もちろんスキンケアは入念に行う。オイルマッサージも欠かさず行うこと。
朝ごはんはオーガニックのベーグルとアサイーヨーグルト。そして豆乳で作ったココア、これがわたしの1日のはじまり。


そんな訳あるか。憧れもすぎる。


朝、目が覚めてとりあえずやることと言えばスマホチェック。特に誰から連絡が来ている訳でもないのに何となく気にしてしまう、それがルーティン。

ぐだぐだ、スマホの光で目が起きはじめてうだうだ、30分はだらだらする。

カーテンを開けて、背伸びして、右に3秒伸びをして、左に3秒伸びをして、ようやく1日のはじまり。
朝ごはんと言う名の昨日の夜ごはんの残りを食べてひと休み。
そしてもう一度布団に入る。これがわたしのほんとうの1日のはじまり。

暇、うん、暇だ。
何をする訳でもない、この日常は真の暇。

何してたっけ、普段。暇じゃないとき。何時もは。


この街に来てから何もかもが退屈だ。

春から大学生になった私は、実家から出て一人暮らしをはじめた。一人暮らしそのものは気楽で慣れてきているが、何せ、暇。
実家でも特にすることがなく暇なのに、一人暮らしときたら更に暇。


何でこんなに暇なのかな、大学の課題もそこそこあるのに。やりたくないし。
サークルも特に入りたいと思うものがなく、よって友達もまだいない。

嗚呼、暇。

実家も対して田舎ではないし、電車で通おうと思えば通える距離だけど、朝起きてからのゆっくりとした時間の為に一人暮らしをはじめた。

ひとり、暮らし。

近所の小学生達の声が聞こえてくる。登校時間なのか。楽しそう。バイク、車、鳥の鳴き声、街の音が聞こえてくる。

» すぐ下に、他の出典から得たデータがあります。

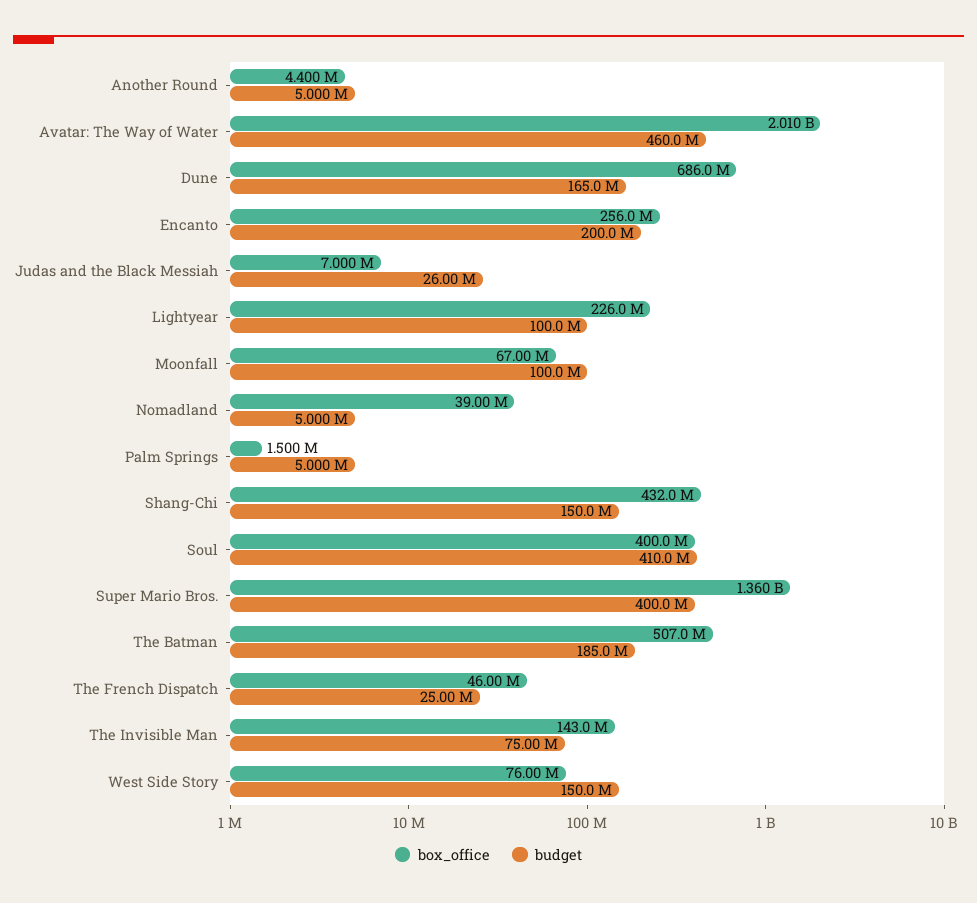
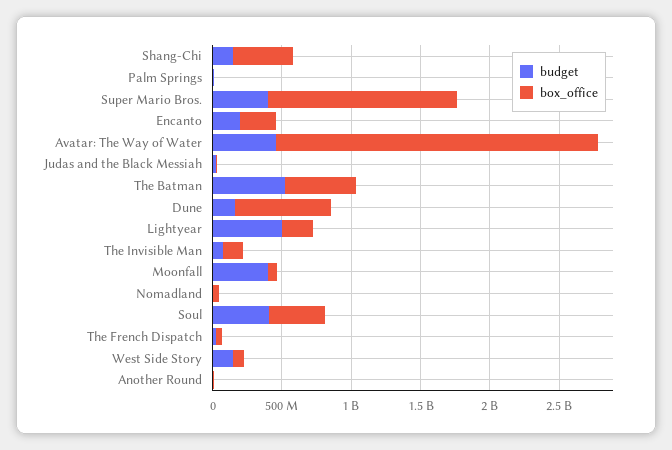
  {
    "box_office": {
      "Another Round": 4400000,
-     "Avatar: The Way of Water": 2010000000,
+     "Avatar: The Way of Water": 2300000000,
      "Dune": 686000000,
      "Encanto": 256000000,
      "Judas and the Black Messiah": 7000000,
      "Lightyear": 226000000,
      "Moonfall": 67000000,
      "Nomadland": 39000000,
      "Palm Springs": 1500000,
      "Shang-Chi": 432000000,
      "Soul": 400000000,
      "Super Mario Bros.": 1360000000,
      "The Batman": 507000000,
      "The French Dispatch": 46000000,
      "The Invisible Man": 143000000,
      "West Side Story": 76000000
    },
    "budget": {
      "Another Round": 5000000,
      "Avatar: The Way of Water": 460000000,
      "Dune": 165000000,
      "Encanto": 200000000,
      "Judas and the Black Messiah": 26000000,
-     "Lightyear": 100000000,
+     "Lightyear": 500000000,
-     "Moonfall": 100000000,
+     "Moonfall": 400000000,
      "Nomadland": 5000000,
      "Palm Springs": 5000000,
      "Shang-Chi": 150000000,
      "Soul": 410000000,
      "Super Mario Bros.": 400000000,
-     "The Batman": 185000000,
+     "The Batman": 500000000,
      "The French Dispatch": 25000000,
      "The Invisible Man": 75000000,
      "West Side Story": 150000000
    }
  }

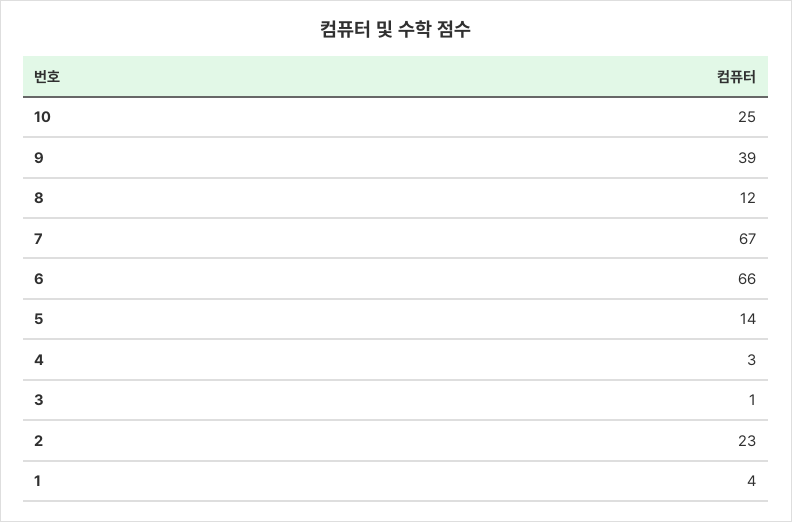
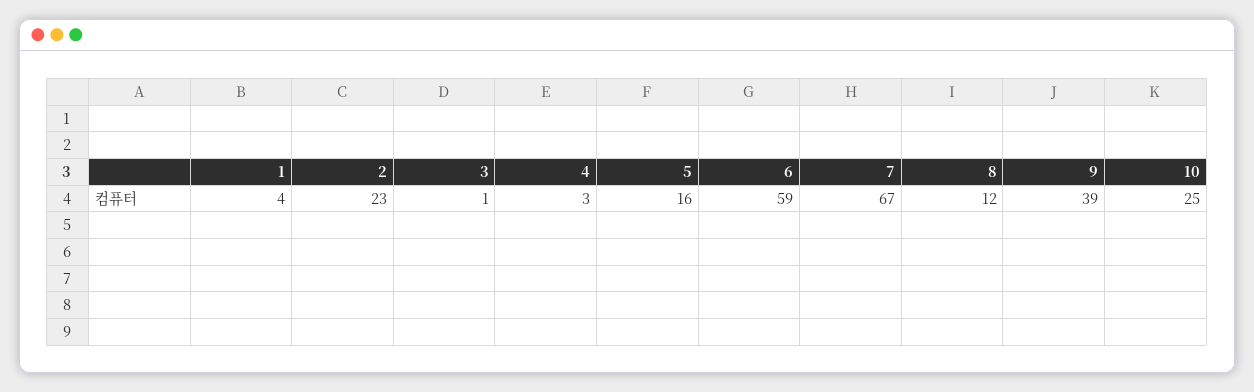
  {
    "10": 25,
    "9": 39,
    "8": 12,
    "7": 67,
-   "6": 66,
+   "6": 59,
-   "5": 14,
+   "5": 16,
    "4": 3,
    "3": 1,
    "2": 23,
    "1": 4
  }

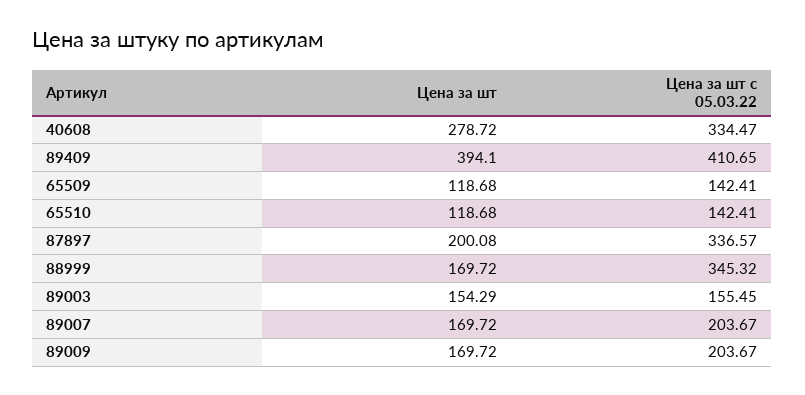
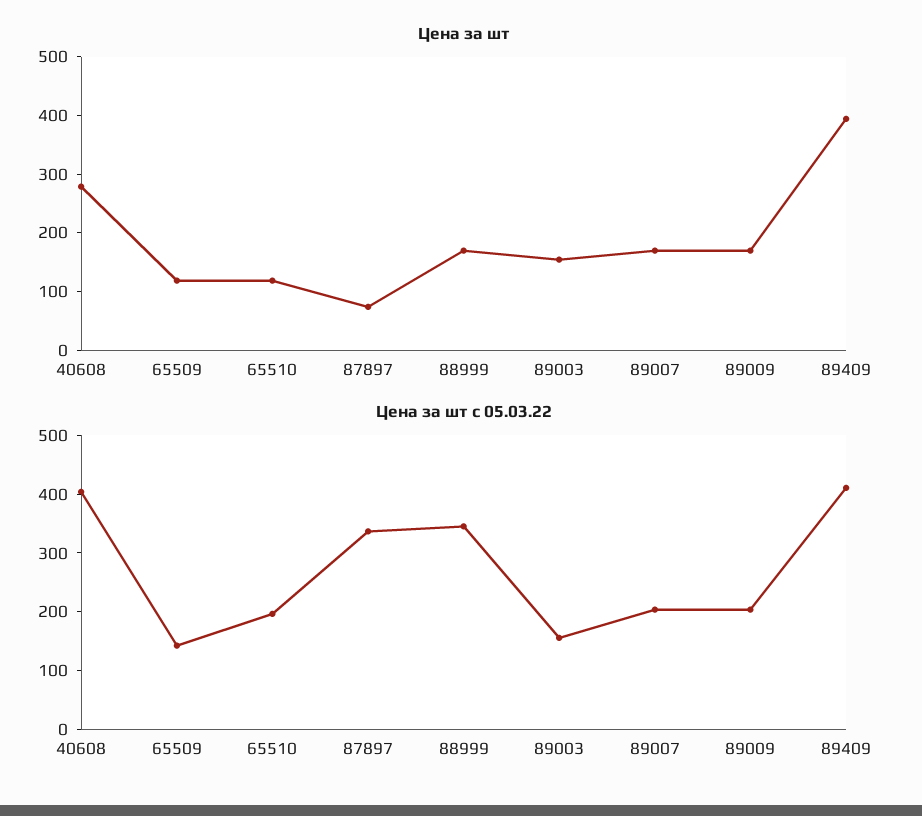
  {
    "Цена за шт": {
      "40608": 278.72,
      "89409": 394.1,
      "65509": 118.68,
      "65510": 118.68,
-     "87897": 200.08,
+     "87897": 80,
      "88999": 169.72,
      "89003": 154.29,
      "89007": 169.72,
      "89009": 169.72
    },
    "Цена за шт с 05.03.22": {
-     "40608": 334.47,
+     "40608": 400,
      "89409": 410.65,
      "65509": 142.41,
-     "65510": 142.41,
+     "65510": 200,
      "87897": 336.57,
      "88999": 345.32,
      "89003": 155.45,
      "89007": 203.67,
      "89009": 203.67
    }
  }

何の変哲もない、ちょっと都会のこの街で、ひとり、暮らしている。

あぁ、そっか、ひとりだから暇なのか。
こんなに外は賑わっていて、楽しそうなのに、私は1人で布団にいて。
外に出てみたら暇じゃなくなるかもしれないのに。いつもそんなことを考えてはやめる。


私はまだこの街のこと、何にも知らない。
知ろうともしていない。
ひとりでいる。

この街の中で、ひとり、暮らしはじめたばかり。
今はまだ、このまま暇でいいのかもしれない。

この部屋とこの街からお別れする日まで。